A tea party participant published what he thought was Rep. Thomas Perriello’s home address and urged disgruntled voters to “drop by” for a “good face-to-face chat.”

Vandals broke windows at Slaughter’s office in New York and Rep. Gabrielle Gifford's office in Arizona.

And angry voters are planning to protest this weekend at the home of Steve Driehaus — who’s already seen a photograph of his children used in a newspaper ad published by reform opponents.

The vitriolic health care debate has become personal — too personal, say House Democrats who voted for the bill and now find not just themselves but their families in the cross hairs of opponents.

Slaughter, a Democrat who chairs the House Rules Committee, said a caller to her office last week vowed to send snipers to “kill the children of the members who voted yes.” Her office reported the call to police, who were dispatched to provide protection for Slaughter’s grandchildren. She has also been in touch with the FBI and U.S. Postal Service inspectors, who intercepted a letter en route to her home in upstate New York.

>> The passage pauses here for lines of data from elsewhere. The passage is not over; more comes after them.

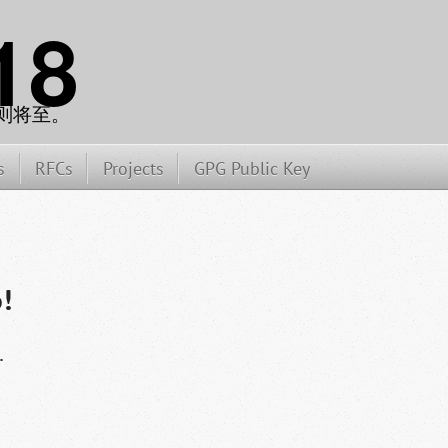
18
则将至。
s
RFCs
Projects
GPG Public Key
!
.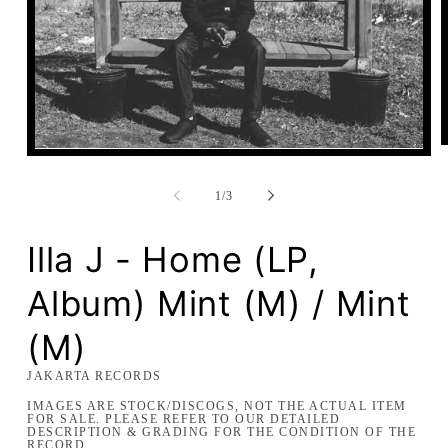
Open
media
1
of
1
/
3
in
modal
Illa J - Home (LP,
Album) Mint (M) / Mint
(M)
JAKARTA RECORDS
IMAGES ARE STOCK/DISCOGS, NOT THE ACTUAL ITEM
FOR SALE. PLEASE REFER TO OUR DETAILED
DESCRIPTION & GRADING FOR THE CONDITION OF THE
RECORD.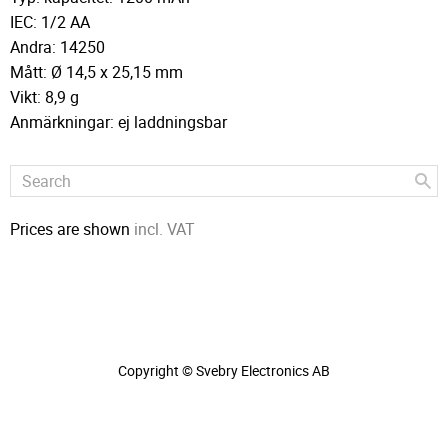
IEC: 1/2 AA
Andra: 14250
Mått: Ø 14,5 x 25,15 mm
Vikt: 8,9 g
Anmärkningar: ej laddningsbar
Prices are shown
incl. VAT
Copyright © Svebry Electronics AB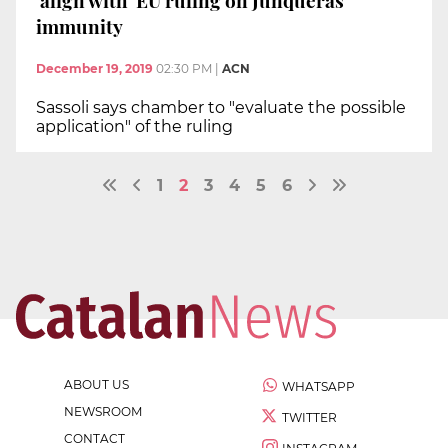
'align with' EU ruling on Junqueras'
immunity
December 19, 2019
02:30 PM
|
ACN
Sassoli says chamber to "evaluate the possible
application" of the ruling
1
2
3
4
5
6
ABOUT US
WHATSAPP
NEWSROOM
TWITTER
CONTACT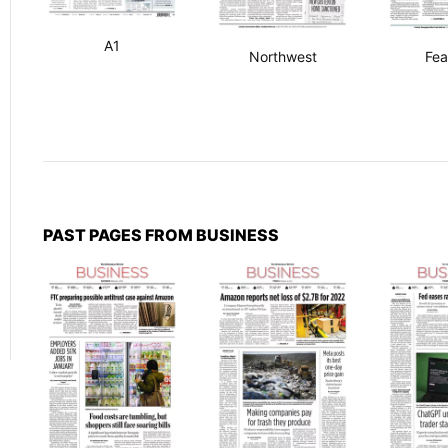
A1
Northwest
Fea
PAST PAGES FROM BUSINESS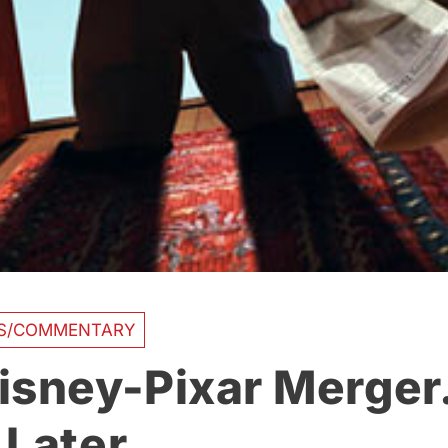
AS/COMMENTARY
isney-Pixar Merg
 Later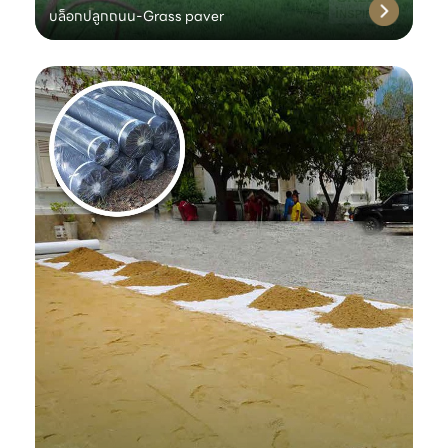
บล็อกปลูกถนน-Grass paver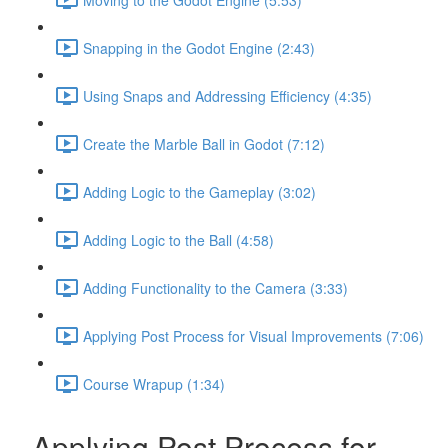
Snapping in the Godot Engine (2:43)
Using Snaps and Addressing Efficiency (4:35)
Create the Marble Ball in Godot (7:12)
Adding Logic to the Gameplay (3:02)
Adding Logic to the Ball (4:58)
Adding Functionality to the Camera (3:33)
Applying Post Process for Visual Improvements (7:06)
Course Wrapup (1:34)
Applying Post Process for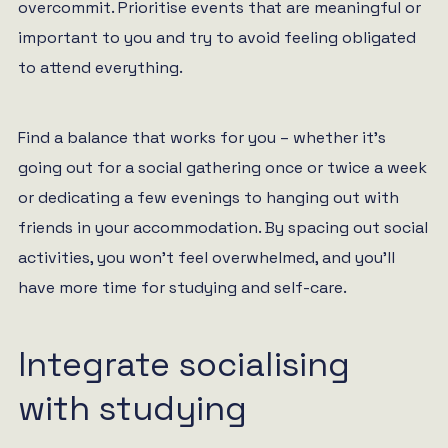
overcommit. Prioritise events that are meaningful or
important to you and try to avoid feeling obligated
to attend everything.
Find a balance that works for you – whether it’s
going out for a social gathering once or twice a week
or dedicating a few evenings to hanging out with
friends in your accommodation. By spacing out social
activities, you won’t feel overwhelmed, and you’ll
have more time for studying and self-care.
Integrate socialising
with studying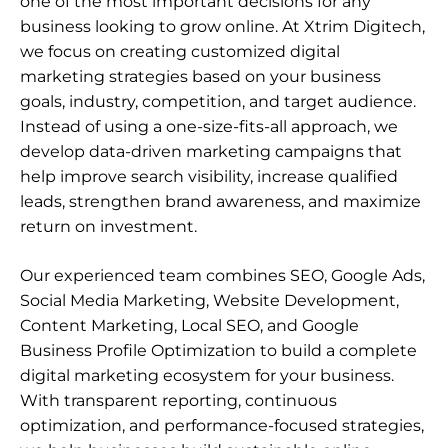
one of the most important decisions for any
business looking to grow online. At Xtrim Digitech,
we focus on creating customized digital
marketing strategies based on your business
goals, industry, competition, and target audience.
Instead of using a one-size-fits-all approach, we
develop data-driven marketing campaigns that
help improve search visibility, increase qualified
leads, strengthen brand awareness, and maximize
return on investment.
Our experienced team combines SEO, Google Ads,
Social Media Marketing, Website Development,
Content Marketing,
Local SEO
, and
Google
Business Profile Optimization
to build a complete
digital marketing ecosystem for your business.
With transparent reporting, continuous
optimization, and performance-focused strategies,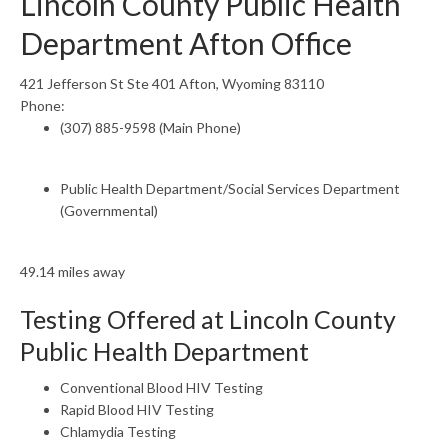
Lincoln County Public Health
Department Afton Office
421 Jefferson St Ste 401 Afton, Wyoming 83110
Phone:
(307) 885-9598 (Main Phone)
Public Health Department/Social Services Department
(Governmental)
49.14 miles away
Testing Offered at Lincoln County
Public Health Department
Conventional Blood HIV Testing
Rapid Blood HIV Testing
Chlamydia Testing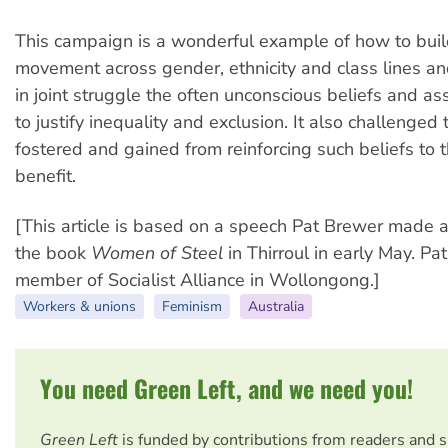
This campaign is a wonderful example of how to buil
movement across gender, ethnicity and class lines an
in joint struggle the often unconscious beliefs and 
to justify inequality and exclusion. It also challenge
fostered and gained from reinforcing such beliefs to 
benefit.
[This article is based on a speech Pat Brewer made a
the book
Women of Steel
in Thirroul in early May. Pa
member of Socialist Alliance in Wollongong.]
Workers & unions
Feminism
Australia
You need Green Left, and we need you!
Green Left
is funded by contributions from readers and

Stupak, the Michigan Democrat whose last-minute compromise on abortion guaranteed passage of the bill Sunday, said callers have left messages for him saying, “You’re dead; we know where you live; we’ll get you.”

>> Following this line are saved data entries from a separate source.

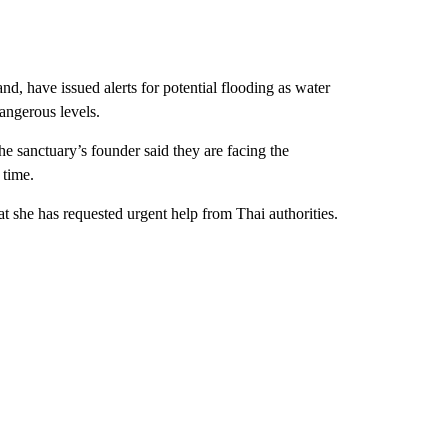
nd, have issued alerts for potential flooding as water
dangerous levels.
the sanctuary’s founder said they are facing the
 time.
hat she has requested urgent help from Thai authorities.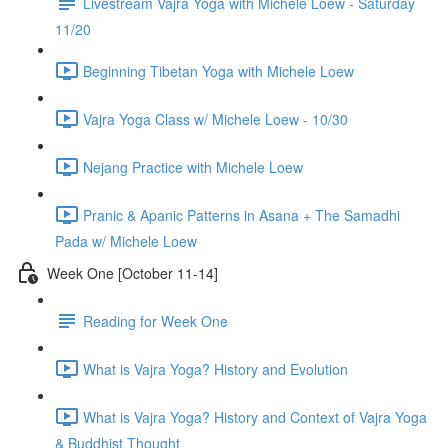
Livestream Vajra Yoga with Michele Loew - Saturday
11/20
Beginning Tibetan Yoga with Michele Loew
Vajra Yoga Class w/ Michele Loew - 10/30
Nejang Practice with Michele Loew
Pranic & Apanic Patterns in Asana + The Samadhi
Pada w/ Michele Loew
Week One [October 11-14]
Reading for Week One
What is Vajra Yoga? History and Evolution
What is Vajra Yoga? History and Context of Vajra Yoga
& Buddhist Thought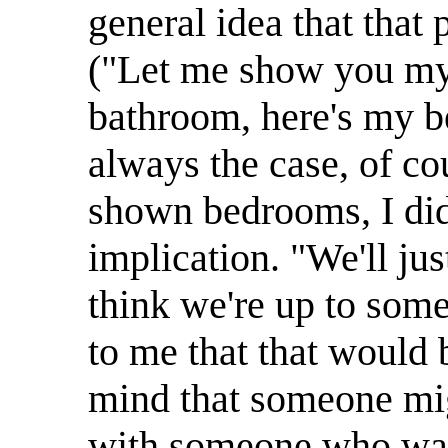
general idea that that 
("Let me show you my 
bathroom, here's my be
always the case, of co
shown bedrooms, I didn
implication. "We'll ju
think we're up to some
to me that that would 
mind that someone migh
with someone who was 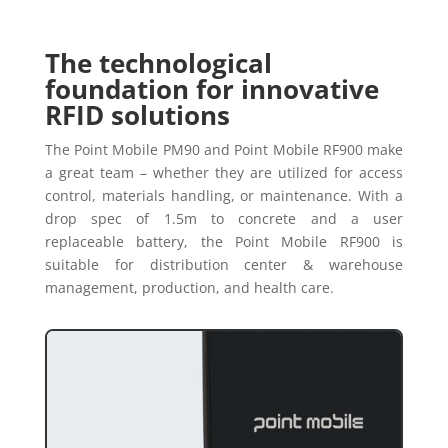
The technological
foundation for innovative
RFID solutions
The Point Mobile PM90 and Point Mobile RF900 make
a great team – whether they are utilized for access
control, materials handling, or maintenance. With a
drop spec of 1.5m to concrete and a user
replaceable battery, the Point Mobile RF900 is
suitable for distribution center & warehouse
management, production, and health care.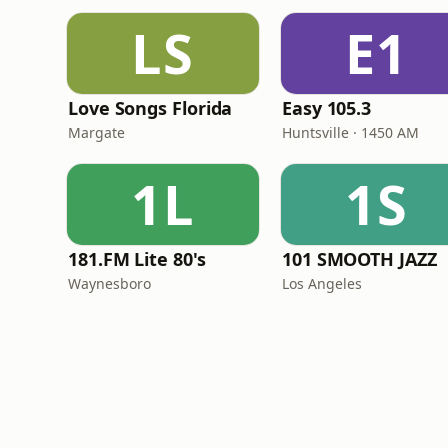
LS
E1
Love Songs Florida
Easy 105.3
Margate
Huntsville · 1450 AM
1L
1S
181.FM Lite 80's
101 SMOOTH JAZZ
Waynesboro
Los Angeles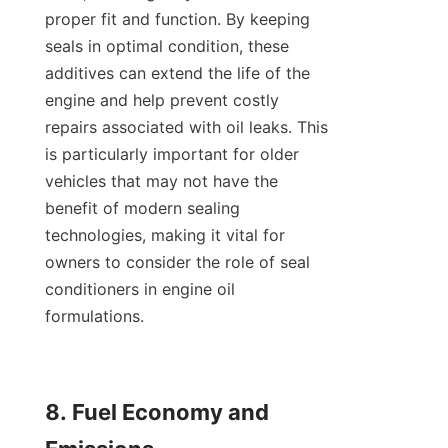
proper fit and function. By keeping 
seals in optimal condition, these 
additives can extend the life of the 
engine and help prevent costly 
repairs associated with oil leaks. This 
is particularly important for older 
vehicles that may not have the 
benefit of modern sealing 
technologies, making it vital for 
owners to consider the role of seal 
conditioners in engine oil 
formulations.

8. Fuel Economy and 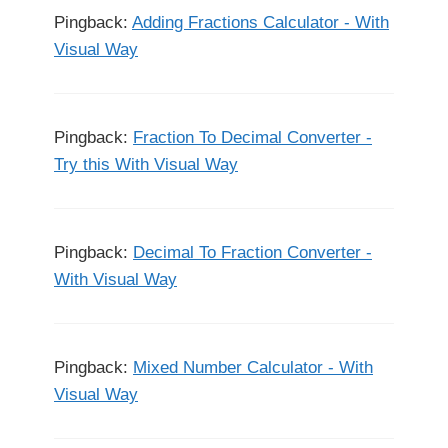
Pingback:
Adding Fractions Calculator - With
Visual Way
Pingback:
Fraction To Decimal Converter -
Try this With Visual Way
Pingback:
Decimal To Fraction Converter -
With Visual Way
Pingback:
Mixed Number Calculator - With
Visual Way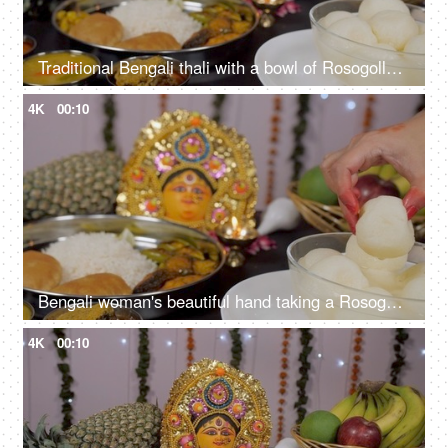
Traditional Bengali thali with a bowl of Rosogolla during Durga puja celebration
4K
00:10
Bengali woman's beautiful hand taking a Rosogolla from a bowl of Bhog/Prasad
4K
00:10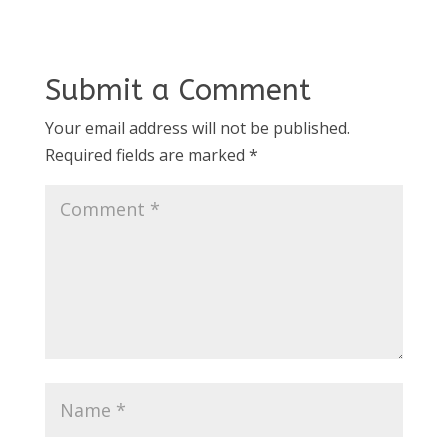
Submit a Comment
Your email address will not be published.
Required fields are marked
*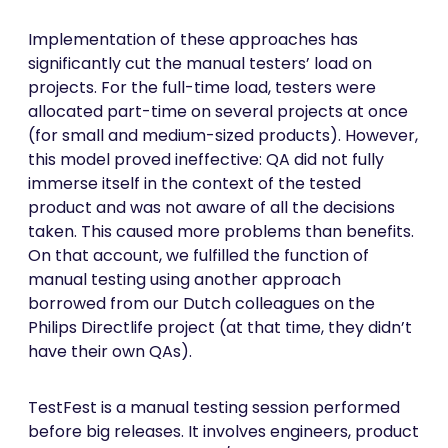
Implementation of these approaches has
significantly cut the manual testers’ load on
projects. For the full-time load, testers were
allocated part-time on several projects at once
(for small and medium-sized products). However,
this model proved ineffective: QA did not fully
immerse itself in the context of the tested
product and was not aware of all the decisions
taken. This caused more problems than benefits.
On that account, we fulfilled the function of
manual testing using another approach
borrowed from our Dutch colleagues on the
Philips Directlife project (at that time, they didn’t
have their own QAs).
TestFest is a manual testing session performed
before big releases. It involves engineers, product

“My wife still can’t answer the phone,” Stupak told POLITICO on Tuesday. The messages are “full of obscenities if she leaves it plugged in. In my office, we can’t get a phone out. It’s just bombarded.”

Stupak, a former police officer, said he’s not fazed by the threats or by the prospect of protests at his district office this weekend. “I’ve looked down barrels of guns,” he said. “I’ve talked my way out of it.”

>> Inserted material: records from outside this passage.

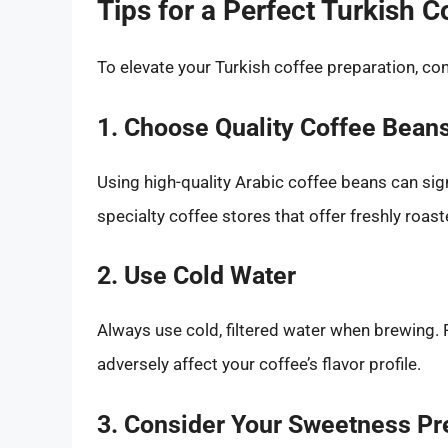
Tips for a Perfect Turkish C
To elevate your Turkish coffee preparation, con
1. Choose Quality Coffee Bean
Using high-quality Arabic coffee beans can sign
specialty coffee stores that offer freshly roast
2. Use Cold Water
Always use cold, filtered water when brewing. 
adversely affect your coffee’s flavor profile.
3. Consider Your Sweetness Pr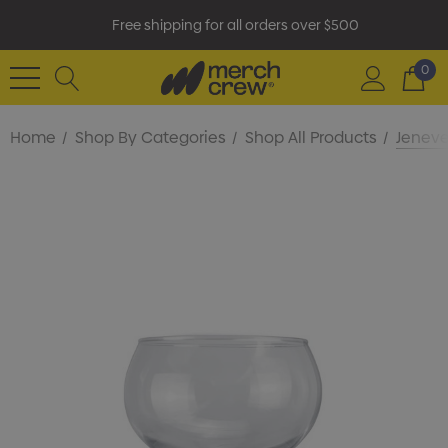
Free shipping for all orders over $500
0
Home
Shop By Categories
Shop All Products
Jeneve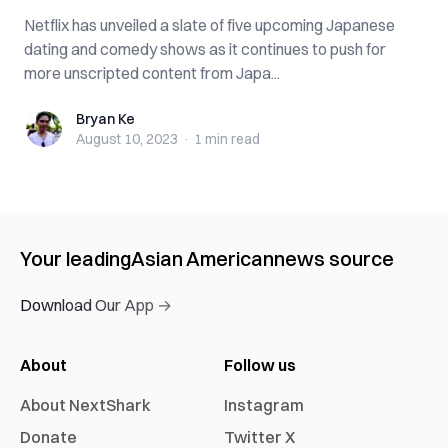
Netflix has unveiled a slate of five upcoming Japanese
dating and comedy shows as it continues to push for
more unscripted content from Japa...
Bryan Ke
Bryan Ke
August 10, 2023
·
1 min
read
Your leading
Asian American
news source
Download Our App →
About
Follow us
About NextShark
Instagram
Donate
Twitter X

But Democrats said their political opponents go too far when they bring members’ families into the fray.

Driehaus, a Democrat from Ohio, was outraged last week when a group called the Committee to Rethink Reform used a photo of him and his two young daughters in a newspaper ad urging him to vote against any health care reform bill that included federal funding for abortion. Both the group and the newspaper — the Cincinnati Enquirer — apologized for including Driehaus’s daughters in the ad.

“I’m very protective of my family, like most of us,” Driehaus said Tuesday. “There is no reason for my wife and kids to be brought into any of this. If people want to talk to me, if people want to approach me about an issue, I’m more than happy to talk about the issue, regardless of what side they’re on. But I do believe when you bring in a member’s family, that you’ve gone way too far.”

Driehaus faults Republicans for providing encouragement to the most extreme opponents of reform. Last week, House Minority Leader John Boehner (R-Ohio) warned that anti-abortion Democrats would suffer politically if they voted for the health care bill; he singled out Driehaus, saying he “may be a dead man” and “can’t go home to the west side of Cincinnati” because “the Catholics will run him out of town.”

“Mr. Boehner made comments about me and my predicament when I go home which I felt were wildly out of bounds for his position and very irresponsible, quite frankly. He’s from next door. That’s not helpful. That’s irresponsible,” Driehaus said.